─── MATERIAL TO PROCESS ───

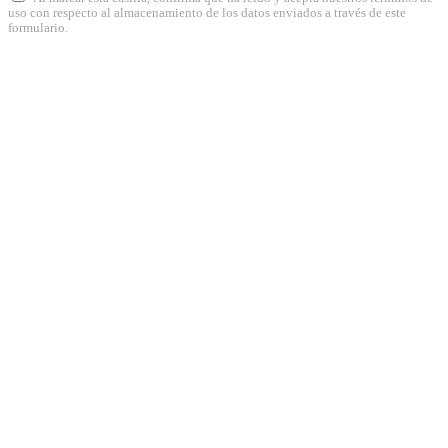
uso con respecto al almacenamiento de los datos enviados a través de este
formulario.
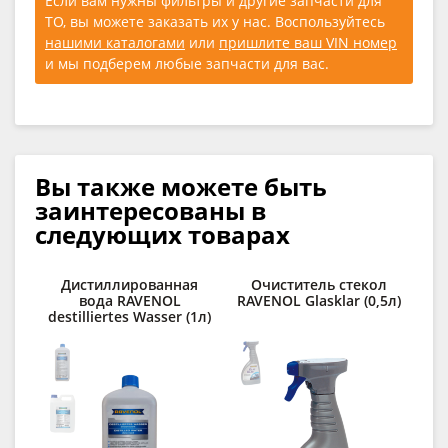
Если вам нужны фильтры и другие запчасти для
ТО, вы можете заказать их у нас. Воспользуйтесь
нашими каталогами
или
пришлите ваш VIN номер
и мы подберем любые запчасти для вас.
Вы также можете быть
заинтересованы в
следующих товарах
Дистиллированная
Очиститель стекол
Ср
вода RAVENOL
RAVENOL Glasklar (0,5л)
destilliertes Wasser (1л)
RAV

───

* INSTRUCTIONS TO FOLLOW *
Starting with the line that contains "Если вам нужны фильтры и другие запчасти для" and continuing through the end of the items, write those lines out again with "запчасти" swapped for "детали" and everything else left unchanged.

* SOLUTION *
Если вам нужны фильтры и другие детали для
ТО, вы можете заказать их у нас. Воспользуйтесь
нашими каталогами
или
пришлите ваш VIN номер
и мы подберем любые детали для вас.
Вы также можете быть
заинтересованы в
следующих товарах
Дистиллированная
Очиститель стекол
Ср
вода RAVENOL
RAVENOL Glasklar (0,5л)
destilliertes Wasser (1л)
RAV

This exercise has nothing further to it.